PROBLEM STATEMENT: Take every line containing "right" out of the records.

Dataset items:
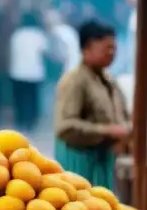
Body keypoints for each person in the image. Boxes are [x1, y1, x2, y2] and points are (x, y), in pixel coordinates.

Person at [54, 20, 130, 189]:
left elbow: (124, 114)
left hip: (103, 160)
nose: (111, 53)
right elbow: (64, 126)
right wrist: (108, 130)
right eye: (106, 49)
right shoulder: (74, 80)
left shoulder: (109, 80)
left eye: (114, 49)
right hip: (78, 160)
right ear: (86, 48)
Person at [7, 10, 50, 132]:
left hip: (17, 71)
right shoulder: (39, 35)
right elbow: (45, 51)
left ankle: (20, 120)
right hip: (34, 72)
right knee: (32, 98)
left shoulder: (16, 35)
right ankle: (31, 122)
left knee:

TASK OUTPUT:
right elbow: (64, 126)
right wrist: (108, 130)
right eye: (106, 49)
right shoulder: (74, 80)
right hip: (78, 160)
right ear: (86, 48)
right shoulder: (39, 35)
right elbow: (45, 51)
right hip: (34, 72)
right knee: (32, 98)
right ankle: (31, 122)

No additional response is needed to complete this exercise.